→ **YOUR TASK**
Print, exactly and completely, every entry in the data.

========

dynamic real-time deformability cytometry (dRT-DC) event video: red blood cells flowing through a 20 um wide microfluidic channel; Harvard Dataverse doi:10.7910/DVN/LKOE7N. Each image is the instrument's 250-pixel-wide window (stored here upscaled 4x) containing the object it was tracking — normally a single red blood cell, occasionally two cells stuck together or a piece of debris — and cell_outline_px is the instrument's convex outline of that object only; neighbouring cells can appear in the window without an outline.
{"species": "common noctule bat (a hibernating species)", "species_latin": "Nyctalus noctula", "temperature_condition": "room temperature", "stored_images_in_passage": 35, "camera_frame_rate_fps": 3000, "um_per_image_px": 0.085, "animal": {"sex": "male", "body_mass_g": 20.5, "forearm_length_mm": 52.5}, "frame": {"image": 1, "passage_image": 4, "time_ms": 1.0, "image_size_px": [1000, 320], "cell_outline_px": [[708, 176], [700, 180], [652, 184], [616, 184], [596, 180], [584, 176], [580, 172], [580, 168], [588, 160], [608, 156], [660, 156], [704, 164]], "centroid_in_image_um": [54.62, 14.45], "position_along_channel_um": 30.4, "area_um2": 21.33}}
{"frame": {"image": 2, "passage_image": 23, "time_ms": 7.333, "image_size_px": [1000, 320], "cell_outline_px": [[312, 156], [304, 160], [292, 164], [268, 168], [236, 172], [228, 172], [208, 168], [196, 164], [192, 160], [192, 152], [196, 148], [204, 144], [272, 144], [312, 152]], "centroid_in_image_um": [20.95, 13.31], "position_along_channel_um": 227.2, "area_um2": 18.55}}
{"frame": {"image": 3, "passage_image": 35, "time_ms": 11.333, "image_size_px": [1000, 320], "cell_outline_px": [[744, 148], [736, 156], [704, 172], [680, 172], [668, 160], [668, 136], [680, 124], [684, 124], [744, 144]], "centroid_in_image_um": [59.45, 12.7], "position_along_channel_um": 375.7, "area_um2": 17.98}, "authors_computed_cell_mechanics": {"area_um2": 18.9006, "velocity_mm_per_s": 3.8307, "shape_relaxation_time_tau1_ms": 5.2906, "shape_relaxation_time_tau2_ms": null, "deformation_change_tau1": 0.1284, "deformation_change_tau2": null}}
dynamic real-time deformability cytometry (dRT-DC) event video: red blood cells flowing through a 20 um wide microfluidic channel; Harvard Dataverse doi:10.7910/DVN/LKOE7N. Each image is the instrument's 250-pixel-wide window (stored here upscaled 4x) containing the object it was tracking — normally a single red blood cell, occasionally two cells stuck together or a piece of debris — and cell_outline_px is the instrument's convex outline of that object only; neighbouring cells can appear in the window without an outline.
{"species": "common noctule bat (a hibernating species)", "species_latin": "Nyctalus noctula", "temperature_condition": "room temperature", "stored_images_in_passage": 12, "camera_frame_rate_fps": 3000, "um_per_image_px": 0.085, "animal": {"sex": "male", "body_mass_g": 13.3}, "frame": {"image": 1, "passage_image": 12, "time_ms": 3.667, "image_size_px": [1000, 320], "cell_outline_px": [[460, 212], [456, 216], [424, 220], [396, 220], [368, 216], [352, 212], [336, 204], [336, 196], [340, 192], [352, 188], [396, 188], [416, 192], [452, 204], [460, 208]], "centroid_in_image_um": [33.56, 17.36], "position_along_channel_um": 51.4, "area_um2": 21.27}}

========

→ **WORKED SOLUTION**
dynamic real-time deformability cytometry (dRT-DC) event video: red blood cells flowing through a 20 um wide microfluidic channel; Harvard Dataverse doi:10.7910/DVN/LKOE7N. Each image is the instrument's 250-pixel-wide window (stored here upscaled 4x) containing the object it was tracking — normally a single red blood cell, occasionally two cells stuck together or a piece of debris — and cell_outline_px is the instrument's convex outline of that object only; neighbouring cells can appear in the window without an outline.
{"species": "common noctule bat (a hibernating species)", "species_latin": "Nyctalus noctula", "temperature_condition": "room temperature", "stored_images_in_passage": 35, "camera_frame_rate_fps": 3000, "um_per_image_px": 0.085, "animal": {"sex": "male", "body_mass_g": 20.5, "forearm_length_mm": 52.5}, "frame": {"image": 1, "passage_image": 4, "time_ms": 1.0, "image_size_px": [1000, 320], "cell_outline_px": [[708, 176], [700, 180], [652, 184], [616, 184], [596, 180], [584, 176], [580, 172], [580, 168], [588, 160], [608, 156], [660, 156], [704, 164]], "centroid_in_image_um": [54.62, 14.45], "position_along_channel_um": 30.4, "area_um2": 21.33}}
{"frame": {"image": 2, "passage_image": 23, "time_ms": 7.333, "image_size_px": [1000, 320], "cell_outline_px": [[312, 156], [304, 160], [292, 164], [268, 168], [236, 172], [228, 172], [208, 168], [196, 164], [192, 160], [192, 152], [196, 148], [204, 144], [272, 144], [312, 152]], "centroid_in_image_um": [20.95, 13.31], "position_along_channel_um": 227.2, "area_um2": 18.55}}
{"frame": {"image": 3, "passage_image": 35, "time_ms": 11.333, "image_size_px": [1000, 320], "cell_outline_px": [[744, 148], [736, 156], [704, 172], [680, 172], [668, 160], [668, 136], [680, 124], [684, 124], [744, 144]], "centroid_in_image_um": [59.45, 12.7], "position_along_channel_um": 375.7, "area_um2": 17.98}, "authors_computed_cell_mechanics": {"area_um2": 18.9006, "velocity_mm_per_s": 3.8307, "shape_relaxation_time_tau1_ms": 5.2906, "shape_relaxation_time_tau2_ms": null, "deformation_change_tau1": 0.1284, "deformation_change_tau2": null}}
dynamic real-time deformability cytometry (dRT-DC) event video: red blood cells flowing through a 20 um wide microfluidic channel; Harvard Dataverse doi:10.7910/DVN/LKOE7N. Each image is the instrument's 250-pixel-wide window (stored here upscaled 4x) containing the object it was tracking — normally a single red blood cell, occasionally two cells stuck together or a piece of debris — and cell_outline_px is the instrument's convex outline of that object only; neighbouring cells can appear in the window without an outline.
{"species": "common noctule bat (a hibernating species)", "species_latin": "Nyctalus noctula", "temperature_condition": "room temperature", "stored_images_in_passage": 12, "camera_frame_rate_fps": 3000, "um_per_image_px": 0.085, "animal": {"sex": "male", "body_mass_g": 13.3}, "frame": {"image": 1, "passage_image": 12, "time_ms": 3.667, "image_size_px": [1000, 320], "cell_outline_px": [[460, 212], [456, 216], [424, 220], [396, 220], [368, 216], [352, 212], [336, 204], [336, 196], [340, 192], [352, 188], [396, 188], [416, 192], [452, 204], [460, 208]], "centroid_in_image_um": [33.56, 17.36], "position_along_channel_um": 51.4, "area_um2": 21.27}}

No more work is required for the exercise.